WHAT YOU SHOULD DO
Using the entries below, write out the line with "wichtigen Informationen.", the line with "fördert die Proteinsynthese, was", and every line in between, exactly as each is written.

RECORDS FOR THIS EXERCISE
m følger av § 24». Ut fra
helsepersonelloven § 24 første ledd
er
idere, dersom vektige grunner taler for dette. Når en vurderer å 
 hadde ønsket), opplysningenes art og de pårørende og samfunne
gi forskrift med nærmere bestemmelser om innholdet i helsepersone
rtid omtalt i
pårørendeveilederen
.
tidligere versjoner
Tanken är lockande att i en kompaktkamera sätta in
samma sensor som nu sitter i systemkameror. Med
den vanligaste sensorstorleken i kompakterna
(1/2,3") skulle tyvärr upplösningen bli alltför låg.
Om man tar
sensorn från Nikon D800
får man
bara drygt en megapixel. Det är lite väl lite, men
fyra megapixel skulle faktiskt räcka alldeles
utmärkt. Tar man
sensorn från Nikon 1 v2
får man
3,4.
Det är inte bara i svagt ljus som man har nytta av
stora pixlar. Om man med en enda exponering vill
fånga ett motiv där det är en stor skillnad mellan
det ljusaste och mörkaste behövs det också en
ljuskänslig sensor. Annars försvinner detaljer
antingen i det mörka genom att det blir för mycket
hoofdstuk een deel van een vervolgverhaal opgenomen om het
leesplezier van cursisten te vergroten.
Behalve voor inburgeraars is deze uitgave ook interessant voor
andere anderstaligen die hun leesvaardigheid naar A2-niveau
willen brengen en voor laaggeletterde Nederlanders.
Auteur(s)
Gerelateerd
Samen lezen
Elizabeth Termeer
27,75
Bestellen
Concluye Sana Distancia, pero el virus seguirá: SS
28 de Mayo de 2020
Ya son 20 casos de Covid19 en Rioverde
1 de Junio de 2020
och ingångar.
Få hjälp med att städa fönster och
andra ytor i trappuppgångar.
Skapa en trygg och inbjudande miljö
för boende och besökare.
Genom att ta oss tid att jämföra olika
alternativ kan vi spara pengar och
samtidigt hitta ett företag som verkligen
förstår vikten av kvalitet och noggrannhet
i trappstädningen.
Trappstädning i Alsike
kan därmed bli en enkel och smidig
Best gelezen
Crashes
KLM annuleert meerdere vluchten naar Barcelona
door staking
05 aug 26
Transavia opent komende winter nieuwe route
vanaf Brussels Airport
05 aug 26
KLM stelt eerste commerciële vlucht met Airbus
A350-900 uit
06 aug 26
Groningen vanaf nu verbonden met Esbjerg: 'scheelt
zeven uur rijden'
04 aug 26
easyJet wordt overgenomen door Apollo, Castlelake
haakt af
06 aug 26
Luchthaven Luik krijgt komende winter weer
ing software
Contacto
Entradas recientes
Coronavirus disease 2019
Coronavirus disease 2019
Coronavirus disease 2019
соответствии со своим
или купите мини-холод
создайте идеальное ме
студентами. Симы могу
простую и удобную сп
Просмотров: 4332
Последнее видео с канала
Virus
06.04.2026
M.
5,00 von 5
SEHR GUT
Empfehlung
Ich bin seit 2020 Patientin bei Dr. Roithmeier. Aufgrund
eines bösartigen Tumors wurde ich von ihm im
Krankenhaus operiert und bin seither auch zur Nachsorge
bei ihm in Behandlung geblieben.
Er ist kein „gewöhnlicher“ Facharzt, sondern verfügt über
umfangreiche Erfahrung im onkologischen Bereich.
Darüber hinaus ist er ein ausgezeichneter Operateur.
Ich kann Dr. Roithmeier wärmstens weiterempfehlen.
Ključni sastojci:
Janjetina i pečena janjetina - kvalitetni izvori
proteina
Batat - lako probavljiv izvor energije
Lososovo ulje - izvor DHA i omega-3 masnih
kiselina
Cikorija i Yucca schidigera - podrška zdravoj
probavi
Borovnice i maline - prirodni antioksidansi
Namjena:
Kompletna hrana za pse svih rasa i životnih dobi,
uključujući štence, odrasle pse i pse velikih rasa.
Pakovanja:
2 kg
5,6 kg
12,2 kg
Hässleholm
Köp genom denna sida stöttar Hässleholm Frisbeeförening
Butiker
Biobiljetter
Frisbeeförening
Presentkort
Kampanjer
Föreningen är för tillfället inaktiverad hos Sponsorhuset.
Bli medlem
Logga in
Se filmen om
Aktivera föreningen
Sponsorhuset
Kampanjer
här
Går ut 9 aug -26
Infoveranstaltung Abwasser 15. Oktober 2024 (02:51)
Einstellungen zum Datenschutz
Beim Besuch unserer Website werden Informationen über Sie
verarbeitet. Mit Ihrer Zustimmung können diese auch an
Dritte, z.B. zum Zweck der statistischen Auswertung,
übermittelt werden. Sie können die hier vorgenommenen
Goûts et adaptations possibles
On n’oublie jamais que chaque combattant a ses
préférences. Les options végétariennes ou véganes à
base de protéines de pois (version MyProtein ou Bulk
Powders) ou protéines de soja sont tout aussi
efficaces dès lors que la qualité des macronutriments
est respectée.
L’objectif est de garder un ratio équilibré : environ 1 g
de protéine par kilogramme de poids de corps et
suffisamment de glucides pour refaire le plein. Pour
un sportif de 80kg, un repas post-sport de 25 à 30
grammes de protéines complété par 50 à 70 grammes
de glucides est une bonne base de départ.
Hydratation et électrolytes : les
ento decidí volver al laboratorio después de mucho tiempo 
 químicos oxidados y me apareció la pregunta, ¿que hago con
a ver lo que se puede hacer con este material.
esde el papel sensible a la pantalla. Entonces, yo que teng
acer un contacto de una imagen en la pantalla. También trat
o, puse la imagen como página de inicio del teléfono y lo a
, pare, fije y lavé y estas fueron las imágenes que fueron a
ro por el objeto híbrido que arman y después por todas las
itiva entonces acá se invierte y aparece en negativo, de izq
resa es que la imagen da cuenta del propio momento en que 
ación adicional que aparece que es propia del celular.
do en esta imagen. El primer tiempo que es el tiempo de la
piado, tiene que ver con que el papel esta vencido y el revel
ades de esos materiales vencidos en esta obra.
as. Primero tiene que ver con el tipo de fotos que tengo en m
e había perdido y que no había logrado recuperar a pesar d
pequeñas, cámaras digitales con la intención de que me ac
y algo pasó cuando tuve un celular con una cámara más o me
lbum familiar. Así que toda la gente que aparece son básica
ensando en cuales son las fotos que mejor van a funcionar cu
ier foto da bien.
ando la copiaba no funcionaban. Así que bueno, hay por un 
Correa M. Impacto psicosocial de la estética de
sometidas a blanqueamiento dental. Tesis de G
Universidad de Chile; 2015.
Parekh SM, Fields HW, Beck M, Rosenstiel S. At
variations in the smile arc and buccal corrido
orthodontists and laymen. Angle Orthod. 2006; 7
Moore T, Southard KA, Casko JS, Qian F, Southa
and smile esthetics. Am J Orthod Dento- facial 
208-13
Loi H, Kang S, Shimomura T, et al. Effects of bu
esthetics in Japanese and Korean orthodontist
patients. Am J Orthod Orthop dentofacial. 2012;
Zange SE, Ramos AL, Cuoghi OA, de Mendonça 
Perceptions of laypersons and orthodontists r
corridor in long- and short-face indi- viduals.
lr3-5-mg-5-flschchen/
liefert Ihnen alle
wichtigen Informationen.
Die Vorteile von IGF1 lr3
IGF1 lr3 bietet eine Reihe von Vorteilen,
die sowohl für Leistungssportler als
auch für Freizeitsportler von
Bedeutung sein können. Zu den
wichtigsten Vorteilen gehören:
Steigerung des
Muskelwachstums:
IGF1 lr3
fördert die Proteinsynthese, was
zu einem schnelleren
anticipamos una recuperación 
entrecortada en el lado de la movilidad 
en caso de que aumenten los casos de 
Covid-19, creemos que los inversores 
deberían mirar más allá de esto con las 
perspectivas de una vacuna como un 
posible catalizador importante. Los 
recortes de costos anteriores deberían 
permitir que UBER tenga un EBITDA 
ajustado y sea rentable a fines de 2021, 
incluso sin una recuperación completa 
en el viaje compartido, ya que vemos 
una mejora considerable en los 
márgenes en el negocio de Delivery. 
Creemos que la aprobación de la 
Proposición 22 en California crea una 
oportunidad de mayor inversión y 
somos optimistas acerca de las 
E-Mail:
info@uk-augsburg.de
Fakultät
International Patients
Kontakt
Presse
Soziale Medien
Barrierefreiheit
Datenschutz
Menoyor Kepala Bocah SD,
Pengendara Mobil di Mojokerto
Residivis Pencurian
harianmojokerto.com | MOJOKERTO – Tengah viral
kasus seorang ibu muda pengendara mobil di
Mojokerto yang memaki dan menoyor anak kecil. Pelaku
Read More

YOUR RESPONSE
wichtigen Informationen.
Die Vorteile von IGF1 lr3
IGF1 lr3 bietet eine Reihe von Vorteilen,
die sowohl für Leistungssportler als
auch für Freizeitsportler von
Bedeutung sein können. Zu den
wichtigsten Vorteilen gehören:
Steigerung des
Muskelwachstums:
IGF1 lr3
fördert die Proteinsynthese, was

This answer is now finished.